I need every line of the material below that includes the string "Juventus".

ENTRIES SUPPLIED
....

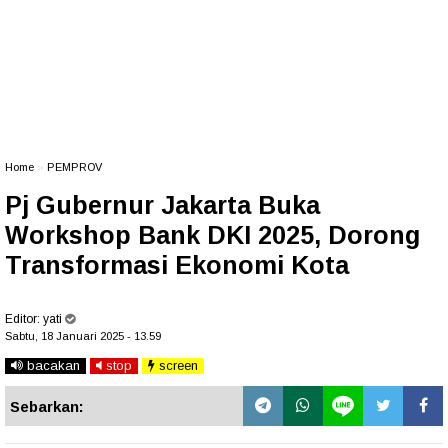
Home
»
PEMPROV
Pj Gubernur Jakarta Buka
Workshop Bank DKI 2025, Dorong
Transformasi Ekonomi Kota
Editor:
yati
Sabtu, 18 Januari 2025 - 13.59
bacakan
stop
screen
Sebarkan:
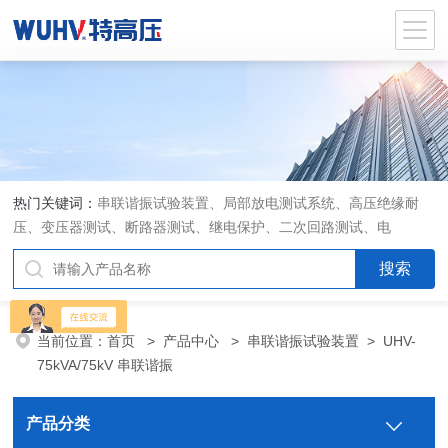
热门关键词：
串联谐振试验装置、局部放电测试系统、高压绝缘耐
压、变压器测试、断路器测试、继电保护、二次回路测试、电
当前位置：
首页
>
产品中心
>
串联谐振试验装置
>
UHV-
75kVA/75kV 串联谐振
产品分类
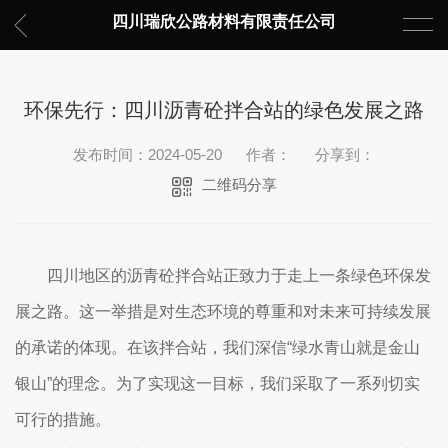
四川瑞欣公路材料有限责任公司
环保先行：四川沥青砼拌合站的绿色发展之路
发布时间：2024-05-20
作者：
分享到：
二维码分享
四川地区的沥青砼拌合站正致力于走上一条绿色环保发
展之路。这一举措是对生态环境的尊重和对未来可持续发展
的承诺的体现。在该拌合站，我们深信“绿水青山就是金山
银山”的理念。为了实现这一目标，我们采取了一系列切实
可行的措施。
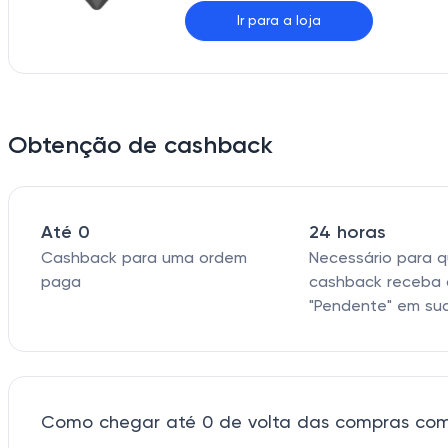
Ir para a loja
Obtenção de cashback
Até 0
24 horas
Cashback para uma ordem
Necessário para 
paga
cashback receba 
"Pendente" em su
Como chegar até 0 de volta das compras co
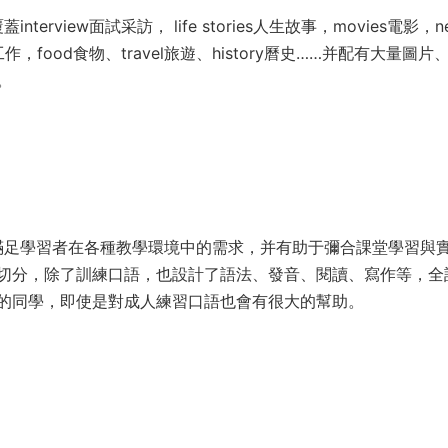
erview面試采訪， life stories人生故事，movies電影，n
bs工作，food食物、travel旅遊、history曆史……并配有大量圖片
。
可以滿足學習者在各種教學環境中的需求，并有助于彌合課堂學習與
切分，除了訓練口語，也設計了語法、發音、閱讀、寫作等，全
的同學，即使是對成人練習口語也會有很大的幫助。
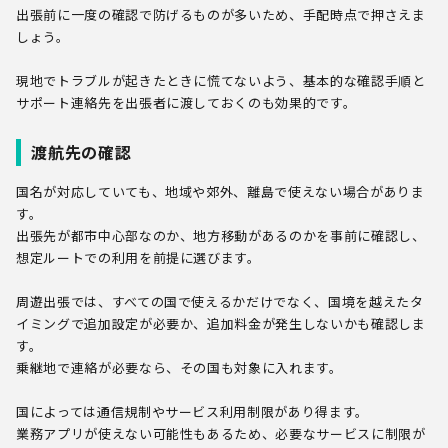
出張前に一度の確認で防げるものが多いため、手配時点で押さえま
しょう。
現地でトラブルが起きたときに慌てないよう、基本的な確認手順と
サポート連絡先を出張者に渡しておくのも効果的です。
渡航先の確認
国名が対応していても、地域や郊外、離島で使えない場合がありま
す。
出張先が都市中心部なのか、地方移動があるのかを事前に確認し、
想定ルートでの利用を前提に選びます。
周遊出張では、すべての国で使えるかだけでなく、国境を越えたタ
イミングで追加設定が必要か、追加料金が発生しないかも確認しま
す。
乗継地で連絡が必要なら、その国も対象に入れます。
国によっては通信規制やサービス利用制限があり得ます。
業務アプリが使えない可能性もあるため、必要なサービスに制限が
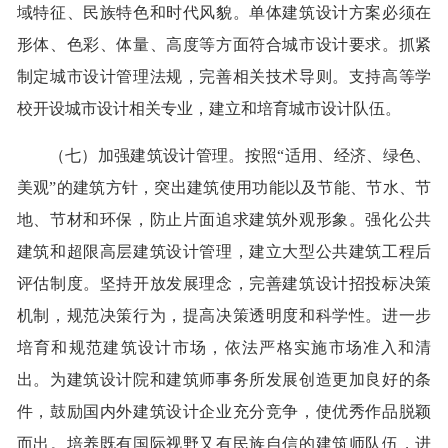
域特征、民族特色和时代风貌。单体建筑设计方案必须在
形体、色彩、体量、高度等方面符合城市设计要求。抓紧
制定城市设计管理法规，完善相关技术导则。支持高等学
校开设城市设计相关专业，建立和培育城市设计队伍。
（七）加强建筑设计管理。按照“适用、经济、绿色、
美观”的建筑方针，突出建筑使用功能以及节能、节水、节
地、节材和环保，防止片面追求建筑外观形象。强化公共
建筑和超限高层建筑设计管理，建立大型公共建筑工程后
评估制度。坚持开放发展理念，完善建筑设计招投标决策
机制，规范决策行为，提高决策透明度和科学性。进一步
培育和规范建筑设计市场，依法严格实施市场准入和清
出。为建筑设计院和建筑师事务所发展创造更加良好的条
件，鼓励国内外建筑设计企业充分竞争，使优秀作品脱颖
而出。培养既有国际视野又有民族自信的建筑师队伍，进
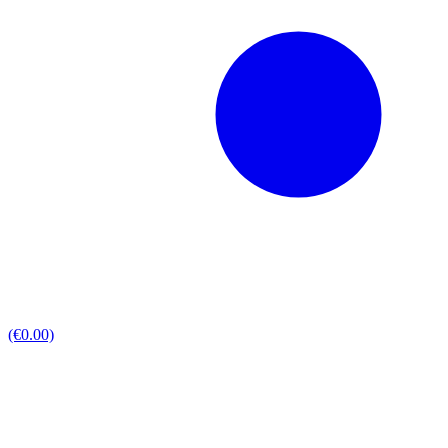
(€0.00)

....

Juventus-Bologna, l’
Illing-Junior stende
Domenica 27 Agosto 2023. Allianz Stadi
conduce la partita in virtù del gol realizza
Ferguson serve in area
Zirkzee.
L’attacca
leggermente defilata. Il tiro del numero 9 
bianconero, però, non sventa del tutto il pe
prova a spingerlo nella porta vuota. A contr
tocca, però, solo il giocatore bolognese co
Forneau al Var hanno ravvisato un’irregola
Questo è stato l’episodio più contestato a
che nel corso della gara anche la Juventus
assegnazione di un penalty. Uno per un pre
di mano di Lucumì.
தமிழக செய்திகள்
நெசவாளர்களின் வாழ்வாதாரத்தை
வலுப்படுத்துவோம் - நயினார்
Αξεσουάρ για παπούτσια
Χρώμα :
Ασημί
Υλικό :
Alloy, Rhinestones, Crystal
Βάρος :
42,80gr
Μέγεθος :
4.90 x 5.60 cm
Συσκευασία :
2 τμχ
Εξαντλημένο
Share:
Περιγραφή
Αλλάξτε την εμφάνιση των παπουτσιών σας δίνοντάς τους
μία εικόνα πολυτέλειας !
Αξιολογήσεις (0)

....

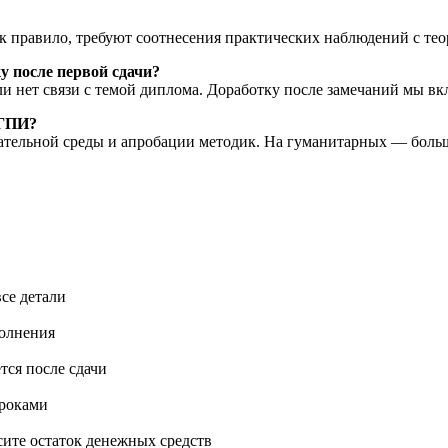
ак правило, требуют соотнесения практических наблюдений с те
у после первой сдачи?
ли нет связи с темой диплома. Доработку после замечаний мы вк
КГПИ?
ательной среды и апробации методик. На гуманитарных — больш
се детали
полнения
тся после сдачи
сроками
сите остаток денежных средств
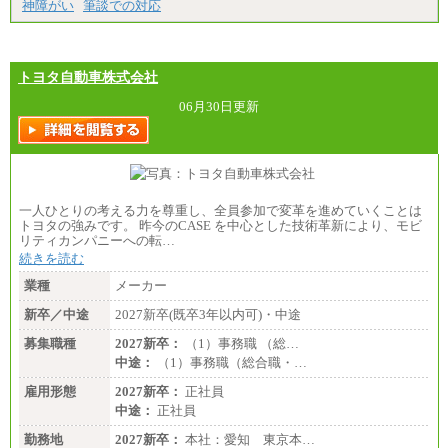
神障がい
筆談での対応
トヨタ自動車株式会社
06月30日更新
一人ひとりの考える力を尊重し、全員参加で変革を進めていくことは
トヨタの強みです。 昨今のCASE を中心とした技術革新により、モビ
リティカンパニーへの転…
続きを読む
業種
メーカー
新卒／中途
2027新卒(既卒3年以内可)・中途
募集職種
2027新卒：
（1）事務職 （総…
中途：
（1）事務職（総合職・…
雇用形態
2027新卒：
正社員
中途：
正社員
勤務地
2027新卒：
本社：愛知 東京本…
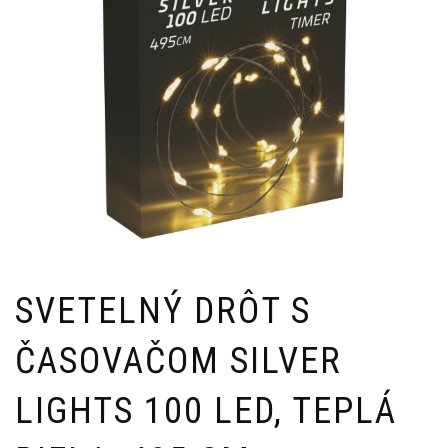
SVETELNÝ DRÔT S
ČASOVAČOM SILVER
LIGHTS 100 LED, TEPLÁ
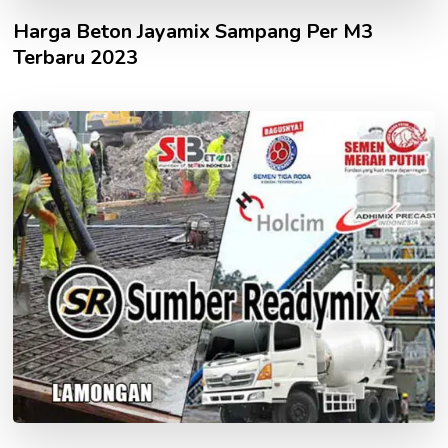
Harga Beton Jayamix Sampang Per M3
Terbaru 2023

....

TASK RESULT
Juventus-Bologna, l’
che nel corso della gara anche la Juventus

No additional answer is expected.